= Chicago Fire Juniors =

The Chicago Fire Juniors are the youth club affiliate of the Chicago Fire professional soccer club with branches in Chicago, NW Indiana, West Michigan, Louisiana, Mississippi and Florida. Established in 2004 as the official youth soccer club of Major League Soccer's Chicago Fire, the Chicago Fire Juniors are the only professionally based youth soccer club in the United States. The technical director of the Juniors is Larry Sunderland, also the head coach of the Chicago Fire Premier PDL team.. For 2009, the Chicago Fire Juniors Boys teams are IL State Cup Champions at U15, U16 and U19. For 2019, The Chicago Fire U15 Juniors Boys teams won the YSSL National Soccer Title with an extraordinary 37–0 undefeated season. Led by team captains Francisco Ventro and Dylan Zadeh (both currently playing up in U17), the team will advance to the Global Championship in June 2020.

==Overview==
The Chicago Fire Juniors are part of the Chicago Fire Player Development Program and are an integral piece of the Player Development Pyramid. This "Pyramid" creates a progressive developmental structure providing players the opportunity to move from introductory play, competitive play and elite youth play into professional academy formats (Fire Academy U16, U18) and professional development programs (Super-20, PDL) – finally, onto the Fire MLS team. The Chicago Fire Juniors, in association with the Chicago Red Eleven of the women's W-League, replicate the Player Development Pyramid for females by providing young ladies the opportunity to play at the highest levels presently available in the United States.

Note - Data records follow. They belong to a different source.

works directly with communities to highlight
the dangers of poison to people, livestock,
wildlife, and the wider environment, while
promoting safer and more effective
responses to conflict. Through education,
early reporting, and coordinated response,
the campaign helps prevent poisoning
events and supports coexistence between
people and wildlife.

The Chicago Fire Juniors have demonstrated results in the top state leagues, regional leagues and national leagues (NISL Premiership, MRL, US Club, Super Y, USYS National League, USSF Academy), as well as overseas. The players are recognized on Olympic Developmental Program, Regional and National Teams. The teams participate in tournaments including the Dallas Cup, Disney Soccer Showcase, Orange Classic, Raleigh Invite and Final Four Showcases. Many Chicago Fire Juniors alumni graduate to college soccer.

==History==
Established in 2004, the Juniors formed by the combination of two existing youth clubs in Wheaton to form their initial Chicago youth soccer flagship as a program of the Wheaton Illinois Park District.

==Controversy==
On December 30, 2011, after numerous attempts to resolve issues, Chicago Fire has terminated its affiliation with and sued the Chicago Fire Juniors "claiming it failed to pay more than $35,000 for use of team trademarks, violating a licensing agreement." Chicago Fire subsequently sent a cease and desist letter to Chicago Fire Juniors demanding it stop unauthorized use of Fire trademarks. According to the suit "the youth league didn’t amend its bylaws to specify that at least one board position be a designee of the Fire, and didn’t develop a plan to coordinate functions, operations and ownership as required in the agreement."